**Saved entries:**
Start of Block

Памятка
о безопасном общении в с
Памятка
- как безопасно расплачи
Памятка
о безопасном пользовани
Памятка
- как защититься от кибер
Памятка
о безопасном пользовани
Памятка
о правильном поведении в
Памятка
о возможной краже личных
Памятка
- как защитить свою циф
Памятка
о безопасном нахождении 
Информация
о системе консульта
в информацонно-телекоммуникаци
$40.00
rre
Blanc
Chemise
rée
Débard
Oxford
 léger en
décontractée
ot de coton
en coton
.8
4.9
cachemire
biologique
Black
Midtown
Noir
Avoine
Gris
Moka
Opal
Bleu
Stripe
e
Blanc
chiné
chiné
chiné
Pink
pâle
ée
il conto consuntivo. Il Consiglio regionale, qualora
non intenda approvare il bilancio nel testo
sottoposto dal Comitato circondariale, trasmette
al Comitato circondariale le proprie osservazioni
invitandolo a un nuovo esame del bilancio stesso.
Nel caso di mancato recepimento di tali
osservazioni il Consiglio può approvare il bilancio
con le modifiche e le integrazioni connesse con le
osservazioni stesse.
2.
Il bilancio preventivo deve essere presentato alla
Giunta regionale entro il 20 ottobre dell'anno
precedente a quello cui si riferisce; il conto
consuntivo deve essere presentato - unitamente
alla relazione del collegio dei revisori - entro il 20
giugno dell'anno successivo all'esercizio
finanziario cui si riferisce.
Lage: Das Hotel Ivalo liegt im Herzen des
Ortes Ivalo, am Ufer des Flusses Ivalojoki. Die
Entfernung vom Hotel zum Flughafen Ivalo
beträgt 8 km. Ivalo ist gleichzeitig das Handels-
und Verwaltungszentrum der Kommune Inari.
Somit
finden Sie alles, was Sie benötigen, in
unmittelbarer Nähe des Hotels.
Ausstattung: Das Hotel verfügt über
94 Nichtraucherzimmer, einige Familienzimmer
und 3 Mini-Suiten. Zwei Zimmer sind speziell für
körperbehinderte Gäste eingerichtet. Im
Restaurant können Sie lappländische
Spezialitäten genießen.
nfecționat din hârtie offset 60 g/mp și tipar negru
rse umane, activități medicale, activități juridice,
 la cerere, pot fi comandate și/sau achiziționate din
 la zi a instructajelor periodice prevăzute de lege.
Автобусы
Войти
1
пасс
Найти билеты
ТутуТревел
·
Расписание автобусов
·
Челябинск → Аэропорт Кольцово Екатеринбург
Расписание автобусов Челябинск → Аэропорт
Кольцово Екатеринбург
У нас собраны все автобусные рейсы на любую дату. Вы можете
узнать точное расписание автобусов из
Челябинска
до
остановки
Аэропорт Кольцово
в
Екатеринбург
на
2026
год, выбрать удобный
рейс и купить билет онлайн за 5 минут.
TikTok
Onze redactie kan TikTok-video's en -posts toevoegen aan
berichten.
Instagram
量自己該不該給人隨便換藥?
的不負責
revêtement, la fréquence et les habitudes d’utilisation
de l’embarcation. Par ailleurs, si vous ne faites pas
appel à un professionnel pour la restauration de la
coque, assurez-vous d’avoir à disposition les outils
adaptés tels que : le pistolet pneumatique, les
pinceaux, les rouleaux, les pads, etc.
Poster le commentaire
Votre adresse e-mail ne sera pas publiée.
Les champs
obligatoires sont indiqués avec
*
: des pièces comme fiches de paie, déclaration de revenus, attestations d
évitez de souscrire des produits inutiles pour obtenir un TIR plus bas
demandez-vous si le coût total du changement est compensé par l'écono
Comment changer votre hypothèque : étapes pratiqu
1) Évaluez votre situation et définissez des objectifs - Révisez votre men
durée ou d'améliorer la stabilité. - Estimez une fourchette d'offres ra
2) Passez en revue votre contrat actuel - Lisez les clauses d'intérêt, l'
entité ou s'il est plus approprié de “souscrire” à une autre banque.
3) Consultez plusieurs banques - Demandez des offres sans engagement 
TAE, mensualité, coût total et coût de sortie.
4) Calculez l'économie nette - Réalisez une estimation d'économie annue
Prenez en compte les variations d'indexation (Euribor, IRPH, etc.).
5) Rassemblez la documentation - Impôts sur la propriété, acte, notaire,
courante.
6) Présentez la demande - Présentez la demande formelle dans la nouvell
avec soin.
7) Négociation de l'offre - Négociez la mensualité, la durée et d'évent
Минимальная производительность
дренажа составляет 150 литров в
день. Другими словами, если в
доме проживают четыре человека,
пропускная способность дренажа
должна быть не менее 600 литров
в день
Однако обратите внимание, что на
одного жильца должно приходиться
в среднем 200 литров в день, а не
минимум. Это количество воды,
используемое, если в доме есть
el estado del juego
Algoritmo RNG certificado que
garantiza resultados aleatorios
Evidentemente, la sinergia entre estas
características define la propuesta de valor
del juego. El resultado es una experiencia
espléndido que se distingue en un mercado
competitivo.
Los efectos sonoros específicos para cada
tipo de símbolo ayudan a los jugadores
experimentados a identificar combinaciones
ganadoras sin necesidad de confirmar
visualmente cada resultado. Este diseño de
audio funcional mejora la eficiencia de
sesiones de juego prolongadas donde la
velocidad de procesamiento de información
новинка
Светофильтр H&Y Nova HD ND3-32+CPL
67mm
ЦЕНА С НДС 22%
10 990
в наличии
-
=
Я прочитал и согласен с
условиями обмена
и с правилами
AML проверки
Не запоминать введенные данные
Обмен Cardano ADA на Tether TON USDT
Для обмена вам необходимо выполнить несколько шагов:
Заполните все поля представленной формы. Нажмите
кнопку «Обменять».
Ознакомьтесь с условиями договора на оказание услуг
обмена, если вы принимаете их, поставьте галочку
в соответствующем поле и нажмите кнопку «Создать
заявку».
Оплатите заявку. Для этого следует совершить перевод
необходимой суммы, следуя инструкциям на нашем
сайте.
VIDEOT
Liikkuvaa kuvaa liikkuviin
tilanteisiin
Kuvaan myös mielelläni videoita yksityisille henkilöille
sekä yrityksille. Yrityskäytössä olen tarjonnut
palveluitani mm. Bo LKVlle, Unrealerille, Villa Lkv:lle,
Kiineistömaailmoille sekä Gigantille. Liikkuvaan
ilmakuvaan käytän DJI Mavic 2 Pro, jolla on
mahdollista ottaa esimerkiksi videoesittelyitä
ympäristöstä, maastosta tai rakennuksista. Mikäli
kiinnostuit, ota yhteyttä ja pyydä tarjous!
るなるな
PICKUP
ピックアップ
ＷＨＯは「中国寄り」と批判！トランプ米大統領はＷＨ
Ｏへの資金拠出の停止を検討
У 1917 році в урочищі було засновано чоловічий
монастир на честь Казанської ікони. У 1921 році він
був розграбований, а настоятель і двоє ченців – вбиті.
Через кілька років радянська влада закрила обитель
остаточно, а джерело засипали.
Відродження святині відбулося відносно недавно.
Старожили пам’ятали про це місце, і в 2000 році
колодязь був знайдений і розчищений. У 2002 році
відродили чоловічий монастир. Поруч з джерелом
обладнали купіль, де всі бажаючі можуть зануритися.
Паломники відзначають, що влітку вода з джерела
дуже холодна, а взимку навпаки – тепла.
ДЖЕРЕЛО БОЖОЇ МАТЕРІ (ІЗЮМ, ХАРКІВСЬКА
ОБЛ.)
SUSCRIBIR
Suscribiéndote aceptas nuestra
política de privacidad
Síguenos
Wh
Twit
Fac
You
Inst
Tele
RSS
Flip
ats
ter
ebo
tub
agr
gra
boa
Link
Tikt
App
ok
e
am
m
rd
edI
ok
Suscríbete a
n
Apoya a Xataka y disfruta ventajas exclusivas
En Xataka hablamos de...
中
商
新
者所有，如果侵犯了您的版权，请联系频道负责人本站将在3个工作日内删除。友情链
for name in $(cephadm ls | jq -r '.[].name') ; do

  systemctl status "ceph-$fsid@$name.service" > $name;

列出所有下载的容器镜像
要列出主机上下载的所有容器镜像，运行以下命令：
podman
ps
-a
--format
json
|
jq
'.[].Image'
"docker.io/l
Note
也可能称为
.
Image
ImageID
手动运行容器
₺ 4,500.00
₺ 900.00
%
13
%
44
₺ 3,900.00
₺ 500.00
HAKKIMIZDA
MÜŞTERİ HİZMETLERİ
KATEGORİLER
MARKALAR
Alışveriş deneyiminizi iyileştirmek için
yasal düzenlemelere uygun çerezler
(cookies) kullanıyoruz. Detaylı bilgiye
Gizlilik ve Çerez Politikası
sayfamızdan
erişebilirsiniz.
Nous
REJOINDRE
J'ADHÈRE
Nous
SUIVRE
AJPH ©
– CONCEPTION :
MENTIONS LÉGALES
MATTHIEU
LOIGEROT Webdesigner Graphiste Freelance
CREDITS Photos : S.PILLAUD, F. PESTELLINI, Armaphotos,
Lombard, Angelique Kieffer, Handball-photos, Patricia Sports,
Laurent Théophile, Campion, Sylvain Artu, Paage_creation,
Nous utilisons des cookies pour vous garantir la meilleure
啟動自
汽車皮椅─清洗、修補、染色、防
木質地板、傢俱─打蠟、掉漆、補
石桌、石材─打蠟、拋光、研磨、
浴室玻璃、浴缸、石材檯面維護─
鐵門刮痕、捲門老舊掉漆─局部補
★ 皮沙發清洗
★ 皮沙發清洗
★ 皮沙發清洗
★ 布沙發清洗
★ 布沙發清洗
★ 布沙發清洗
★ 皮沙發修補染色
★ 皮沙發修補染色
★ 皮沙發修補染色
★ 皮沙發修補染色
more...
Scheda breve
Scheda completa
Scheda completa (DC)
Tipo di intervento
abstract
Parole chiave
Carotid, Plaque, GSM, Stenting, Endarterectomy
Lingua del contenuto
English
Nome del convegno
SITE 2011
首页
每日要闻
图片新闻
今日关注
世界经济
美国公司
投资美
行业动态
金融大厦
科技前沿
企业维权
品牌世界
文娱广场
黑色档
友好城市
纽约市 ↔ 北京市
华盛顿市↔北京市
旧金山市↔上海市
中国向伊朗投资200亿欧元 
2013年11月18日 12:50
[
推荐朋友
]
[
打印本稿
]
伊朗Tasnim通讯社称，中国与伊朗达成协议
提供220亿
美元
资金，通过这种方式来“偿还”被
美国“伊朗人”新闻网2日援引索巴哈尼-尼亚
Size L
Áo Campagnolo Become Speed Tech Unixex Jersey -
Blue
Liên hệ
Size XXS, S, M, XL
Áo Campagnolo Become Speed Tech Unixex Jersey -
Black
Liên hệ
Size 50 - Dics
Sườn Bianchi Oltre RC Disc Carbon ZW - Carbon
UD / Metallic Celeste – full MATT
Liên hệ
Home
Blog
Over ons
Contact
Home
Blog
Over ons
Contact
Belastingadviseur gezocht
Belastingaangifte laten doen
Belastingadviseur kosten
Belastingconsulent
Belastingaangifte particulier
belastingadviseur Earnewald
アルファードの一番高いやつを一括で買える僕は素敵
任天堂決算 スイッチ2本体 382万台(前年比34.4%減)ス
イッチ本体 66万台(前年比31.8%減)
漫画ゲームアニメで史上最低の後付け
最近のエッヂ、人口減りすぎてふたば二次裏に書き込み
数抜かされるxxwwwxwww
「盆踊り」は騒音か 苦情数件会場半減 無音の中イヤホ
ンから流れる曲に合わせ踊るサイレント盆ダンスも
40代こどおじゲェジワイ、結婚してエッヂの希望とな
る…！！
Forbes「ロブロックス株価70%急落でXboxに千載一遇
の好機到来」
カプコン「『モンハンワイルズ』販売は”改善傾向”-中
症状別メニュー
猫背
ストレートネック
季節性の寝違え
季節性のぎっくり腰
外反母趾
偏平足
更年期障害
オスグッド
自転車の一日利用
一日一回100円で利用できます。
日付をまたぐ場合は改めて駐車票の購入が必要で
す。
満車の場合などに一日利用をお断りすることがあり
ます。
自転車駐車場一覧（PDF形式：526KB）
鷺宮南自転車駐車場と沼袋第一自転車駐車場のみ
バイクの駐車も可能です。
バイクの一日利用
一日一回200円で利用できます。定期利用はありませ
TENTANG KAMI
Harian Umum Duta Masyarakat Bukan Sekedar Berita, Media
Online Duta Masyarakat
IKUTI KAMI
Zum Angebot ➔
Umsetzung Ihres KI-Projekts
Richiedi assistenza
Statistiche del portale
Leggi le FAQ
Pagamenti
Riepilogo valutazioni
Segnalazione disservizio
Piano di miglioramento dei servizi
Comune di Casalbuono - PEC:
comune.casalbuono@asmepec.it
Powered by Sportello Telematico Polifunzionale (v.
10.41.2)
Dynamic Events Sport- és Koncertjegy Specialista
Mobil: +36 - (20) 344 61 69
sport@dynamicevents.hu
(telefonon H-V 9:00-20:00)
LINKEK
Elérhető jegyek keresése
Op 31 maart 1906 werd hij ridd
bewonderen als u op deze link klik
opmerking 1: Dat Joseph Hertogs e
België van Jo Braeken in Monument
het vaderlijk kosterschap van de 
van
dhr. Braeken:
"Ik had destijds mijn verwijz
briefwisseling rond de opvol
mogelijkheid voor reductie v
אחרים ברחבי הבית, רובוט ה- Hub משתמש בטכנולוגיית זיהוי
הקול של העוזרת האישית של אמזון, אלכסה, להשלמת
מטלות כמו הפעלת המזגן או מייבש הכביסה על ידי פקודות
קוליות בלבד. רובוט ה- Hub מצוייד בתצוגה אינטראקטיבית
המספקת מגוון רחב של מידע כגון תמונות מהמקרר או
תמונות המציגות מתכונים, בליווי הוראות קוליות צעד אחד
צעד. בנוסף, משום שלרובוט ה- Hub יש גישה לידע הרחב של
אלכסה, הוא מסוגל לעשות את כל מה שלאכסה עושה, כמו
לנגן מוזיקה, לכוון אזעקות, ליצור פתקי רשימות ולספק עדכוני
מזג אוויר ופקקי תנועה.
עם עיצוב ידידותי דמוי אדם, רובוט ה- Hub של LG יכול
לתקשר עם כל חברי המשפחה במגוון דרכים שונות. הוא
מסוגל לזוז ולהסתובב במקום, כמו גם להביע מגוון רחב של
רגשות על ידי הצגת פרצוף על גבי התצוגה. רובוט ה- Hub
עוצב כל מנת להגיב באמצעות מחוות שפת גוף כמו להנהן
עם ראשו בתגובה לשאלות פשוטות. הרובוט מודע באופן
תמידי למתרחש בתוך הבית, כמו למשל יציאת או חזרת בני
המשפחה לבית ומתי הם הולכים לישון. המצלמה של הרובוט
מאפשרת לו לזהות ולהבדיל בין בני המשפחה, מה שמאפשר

End of Block

**The task:** The first line of the entries, the line with "о системе консульта", and every line between them should be retyped exactly, and nothing else.

**The answer:**
Памятка
о безопасном общении в с
Памятка
- как безопасно расплачи
Памятка
о безопасном пользовани
Памятка
- как защититься от кибер
Памятка
о безопасном пользовани
Памятка
о правильном поведении в
Памятка
о возможной краже личных
Памятка
- как защитить свою циф
Памятка
о безопасном нахождении 
Информация
о системе консульта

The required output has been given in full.